Well I gave it my best try and was not selected for the open Oshkosh council seat. It being a 1 and 14 shot I am not really surprised. As I tweeted out, rejection is part of putting yourself out there. I know I was well qualified by any objective measure, and felt my materials, my talk, and my answers to council member questions demonstrated who I was and what I can contribute. In short I put it all out there, anything beyond that is out of my hands. I am sure each individual council member had their reasons for how they voted. It was interesting that there was no debate regarding why council members favored who they favored, though that appeared to be a process issue.
So what now? Personally, I wish the new council the best. As I stated last night the role of a board member is to serve as a bridge between the values of Oshkosh residents and the professional management of the city. It was clear while watching the decision-making process that there are entrenched coalitions on the council, which promises to make serving on this current council, well, interesting.
I am lucky in that I get to continue my service on the Plan Commission, working in the community, and making a positive impact where I can.

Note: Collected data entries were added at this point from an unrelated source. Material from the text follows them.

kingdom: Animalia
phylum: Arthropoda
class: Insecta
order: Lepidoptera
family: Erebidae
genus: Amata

It was heartening that so many of the other applicants are similarly positioned to contribute. It is a little disheartening that (and this is just my perception) economic development and good financial oversight seem to viewed as competing interests to diversity and inclusion. It does not have to be that way.
Diversity and inclusion should be reflected in budgets, both the process and the final product. Failing in that regard makes the budget, which is the contract between the government and the governed, fundamentally flawed. Diversity and inclusion are tools for economic development, they are concepts that legitimize decision-making and attract businesses. And Inclusion is not some abstract idea, we can operationalize it by inviting people to serve, providing basic cultural competency training to front-line bureaucrats, translating documents, and prioritizing it during the procurement processes (among many other things). These steps actually make government more efficient by ensuring we are meeting everyone where they are at. Inclusion, like transparency and accountability, are proactive concepts that increase trust, legitimacy, and performance.
We can pursue inclusion and responsible financial oversight and economic development. We can have it both ways. We need to have it both ways, because if we do not we are falling behind.
I strongly believe that persistence is what leads to good things happening. So I plan to be persistent.